= GOAL OF THE EXERCISE =
Retype the text in this listing line for line, without changing anything, and leave out the pictures.
=======
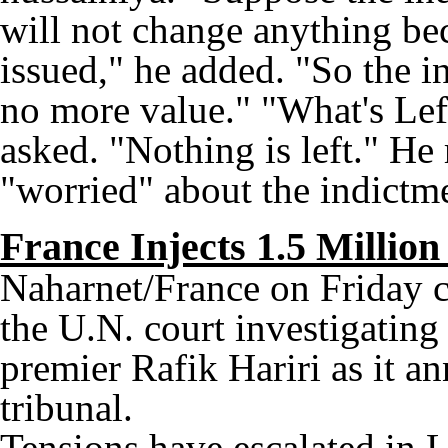
will not change anything bec
issued," he added. "So the i
no more value." "What's Lef
asked. "Nothing is left." He 
"worried" about the indictme
France Injects 1.5 Million
Naharnet/France on Friday 
the U.N. court investigating
premier Rafik Hariri as it a
tribunal.
Tensions have escalated in L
=======
= EXPECTED ANSWER =
will not change anything bec
issued," he added. "So the i
no more value." "What's Lef
asked. "Nothing is left." He 
"worried" about the indictme
France Injects 1.5 Million
Naharnet/France on Friday 
the U.N. court investigating
premier Rafik Hariri as it a
tribunal.
Tensions have escalated in L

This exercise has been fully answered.